いい加減、気恥ずかしさと居心地の悪さで声を上げようとした所――、まるでそれを待っていたかのようなタイミングで、王太子に先に口を開かれてしまった。
「お前さん。己の学園で学んではみないか?」
「……は?」
色々と分からない……というか、全く脈絡無く振られた話題に反応出来ずに、俺はぽかんと口を開けてしまった。
王太子は、軽く肩を竦めて続けた。
「独学では限界もあるだろう。己の家庭教師の先生が開いた学園があるんだ。科学や哲学だけじゃない、戦術や戦略も学べるぞ?」
ガクエン、という制度がいまいち理解できないが、ラケルデモンの少年隊のような、集団教育施設……だったと思う。ああ、いや、この場合は、単に教育機関――いや、違うか、もしかして士官学校とかいう所か? ラケルデモンにはその手の施設が無いので、いまひとつ実態が分からないが。
ふと、プトレマイオスに軍人となることを勧められたのを思い出すが――、いまひとつしっくり来ない。話が唐突過ぎるという意味でもそうだが、これまでの事を考えるに、なにか裏があるような……。
「アンタの目的はなんだ?」
率直に訊いてみたが、返って来たのはどこか人をくったような答えだった。
「お前さんだ」
ハン、と、鼻で笑って肩を竦める。
俺個人の価値は、もう見ただろうに。
これまでの内容が、目に留まるほどのモノだったとはとても思えない。
「ラケルデモンに喧嘩を吹っ掛ける口実がいるのか?」
それは、利口な手段だとは思えなかった。この国のアテーナイヱとの共闘は、交易の際の感触からいって、いいように利用されるだけのように感じた。うまみがあるとも思えない。
更に言うなら、国境を接していない――海を国境と考えれば別だが――ラケルデモンに、この国が単独で侵攻して支配することが可能だとも思えなかった。
新型の装備、新型の陣形、その利ははっきりとわかる。が、それだけで落とせるほど、ラケルデモンが甘い国だとは思えなかった。よしんぼ、勝てたとしても損害が甚大だ。補給線を海上輸送だけに頼るとするなら、戦費も莫大だろう。
いずれにしても現実的じゃない。
「水をやれば伸びる芽を、みすみす枯らしたくは無い。それに――」
王太子もラケルデモン侵攻が無謀なのは分かっているのか、少し呆れたように言って、チラッと俺の背後を見た。
「ひとりで決断するな。後ろの連中とも話し合ってやれ」
そんな義理はない、と、言おうとしたが、一瞬の隙に間合いを詰めた王太子に顔をつかまれ、無理矢理後ろを振り向かされてしまう。
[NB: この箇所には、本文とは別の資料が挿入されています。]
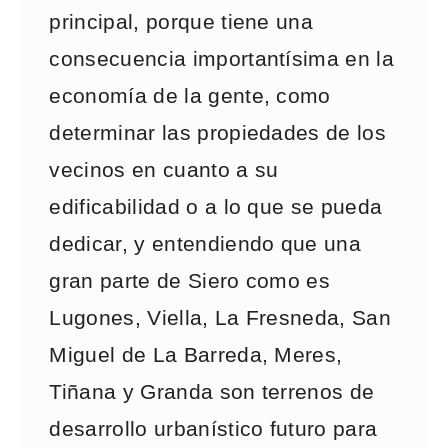
principal, porque tiene una
consecuencia importantísima en la
economía de la gente, como
determinar las propiedades de los
vecinos en cuanto a su
edificabilidad o a lo que se pueda
dedicar, y entendiendo que una
gran parte de Siero como es
Lugones, Viella, La Fresneda, San
Miguel de La Barreda, Meres,
Tiñana y Granda son terrenos de
desarrollo urbanístico futuro para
町に残してきた連中が、城門の外に出ていた。主だった人間もそうだし、エレオノーレも。向けられているのは、困ったような不安そうな目だった。中には、露骨に顔を逸らしている者もいる。
新しい支配者である王太子に、俺を支持していると思われたくない、というのが顔に思いっ切り書いてあって、少し笑えた。
「こちらの出せる条件は、文章にして夜半にはそちらにもっていく」
パッと俺の頭から手を離し、離れ様にそう告げる王太子。
「……なあ」
「なんだ?」
振り返ると同時に剣を抜くと、周囲の兵士が一斉に臨戦態勢に入るのがわかった。模擬戦直後だというのに、活きの良い連中だ。
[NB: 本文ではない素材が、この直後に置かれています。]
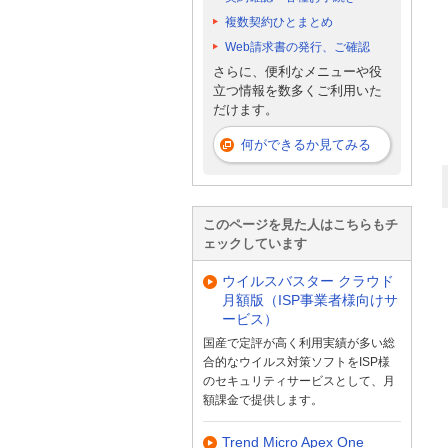
複数契約ひとまとめ
Web請求書の発行、ご確認
さらに、便利なメニューや役
立つ情報を数多くご利用いた
だけます。
何ができるか見てみる
このページを見た人はこちらもチ
ェックしています
ウイルスバスター クラウド
月額版（ISP事業者様向けサ
ービス）
国産で定評が高く利用実績が多い総
合的なウイルス対策ソフトをISP様
のセキュリティサービスとして、月
額課金で提供します。
Trend Micro Apex One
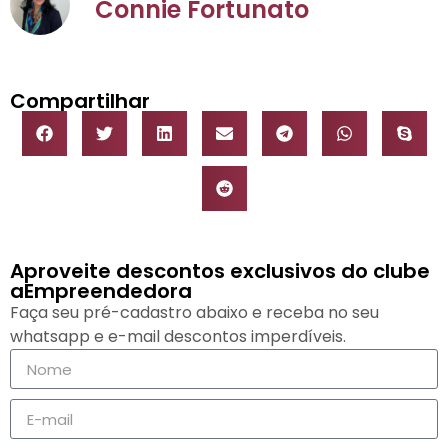
Connie Fortunato
Compartilhar
Aproveite descontos exclusivos do clube
aEmpreendedora
Faça seu pré-cadastro abaixo e receba no seu
whatsapp e e-mail descontos imperdíveis.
王太子は手でそれを制して、剣も抜かないままに俺に向かって一歩踏み出した。
「殺し合いじゃない。一本、勝負をしないか?」
王太子は真顔で真っ直ぐに俺を見たが、ふ、と笑うと両の掌を俺に見せるようにしてかざし――。
「辞めておく」
と、あっさりと退いてしまった。
「アンタ自身も相当強いと見たが?」
「己は強いから突っ込むのではない。弱いから突っ込むのだ。人は、それを強いと誤解しているだけだ」
刃を前にして、それを全く意識せずに話す王太子に、指揮でも試合でも……なにもかも負けた気がした。
「……分かった」
剣を鞘に収める。
こん、と――ああ、そうか、横にはコイツがいたんだっけ――、頭をプトレマイオスに叩かれた。
「やんちゃは、時と場合をわきまえろ」
お前は何様だ、と言いたかったが、まあ、現実問題として王太子が収めた事態を蒸し返すのは気が引けたので、俺は素直に、悪かった、とだけ告げ、町へと足を向けた。
船の連中と話し合う必要があるとは思えなかったが、これだけの大軍団の中をばれずに逃げおおせられるとも思えなかったから。